● **Exercise directions**: Output every entry exactly, from the first line to the last.

● **Entries shown**:
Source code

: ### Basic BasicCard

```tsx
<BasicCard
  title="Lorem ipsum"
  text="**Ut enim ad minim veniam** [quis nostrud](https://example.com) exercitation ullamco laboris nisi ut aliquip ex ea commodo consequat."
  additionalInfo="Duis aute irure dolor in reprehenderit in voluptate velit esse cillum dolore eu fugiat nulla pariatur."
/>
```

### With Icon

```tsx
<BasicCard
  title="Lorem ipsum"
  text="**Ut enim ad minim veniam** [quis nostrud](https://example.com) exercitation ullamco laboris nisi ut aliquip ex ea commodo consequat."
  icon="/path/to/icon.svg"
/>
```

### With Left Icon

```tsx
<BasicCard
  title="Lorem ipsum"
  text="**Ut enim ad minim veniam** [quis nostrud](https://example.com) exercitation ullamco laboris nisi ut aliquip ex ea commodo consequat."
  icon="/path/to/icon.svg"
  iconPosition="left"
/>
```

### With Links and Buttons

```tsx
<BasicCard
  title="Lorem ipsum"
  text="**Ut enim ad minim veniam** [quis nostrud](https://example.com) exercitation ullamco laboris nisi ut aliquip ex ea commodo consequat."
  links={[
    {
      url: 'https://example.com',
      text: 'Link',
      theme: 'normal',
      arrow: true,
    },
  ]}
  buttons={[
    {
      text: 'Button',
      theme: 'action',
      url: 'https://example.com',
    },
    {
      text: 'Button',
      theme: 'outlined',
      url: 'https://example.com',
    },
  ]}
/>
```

● **Result of this exercise**:
Source code

: ### Basic BasicCard

```tsx
<BasicCard
  title="Lorem ipsum"
  text="**Ut enim ad minim veniam** [quis nostrud](https://example.com) exercitation ullamco laboris nisi ut aliquip ex ea commodo consequat."
  additionalInfo="Duis aute irure dolor in reprehenderit in voluptate velit esse cillum dolore eu fugiat nulla pariatur."
/>
```

### With Icon

```tsx
<BasicCard
  title="Lorem ipsum"
  text="**Ut enim ad minim veniam** [quis nostrud](https://example.com) exercitation ullamco laboris nisi ut aliquip ex ea commodo consequat."
  icon="/path/to/icon.svg"
/>
```

### With Left Icon

```tsx
<BasicCard
  title="Lorem ipsum"
  text="**Ut enim ad minim veniam** [quis nostrud](https://example.com) exercitation ullamco laboris nisi ut aliquip ex ea commodo consequat."
  icon="/path/to/icon.svg"
  iconPosition="left"
/>
```

### With Links and Buttons

```tsx
<BasicCard
  title="Lorem ipsum"
  text="**Ut enim ad minim veniam** [quis nostrud](https://example.com) exercitation ullamco laboris nisi ut aliquip ex ea commodo consequat."
  links={[
    {
      url: 'https://example.com',
      text: 'Link',
      theme: 'normal',
      arrow: true,
    },
  ]}
  buttons={[
    {
      text: 'Button',
      theme: 'action',
      url: 'https://example.com',
    },
    {
      text: 'Button',
      theme: 'outlined',
      url: 'https://example.com',
    },
  ]}
/>
```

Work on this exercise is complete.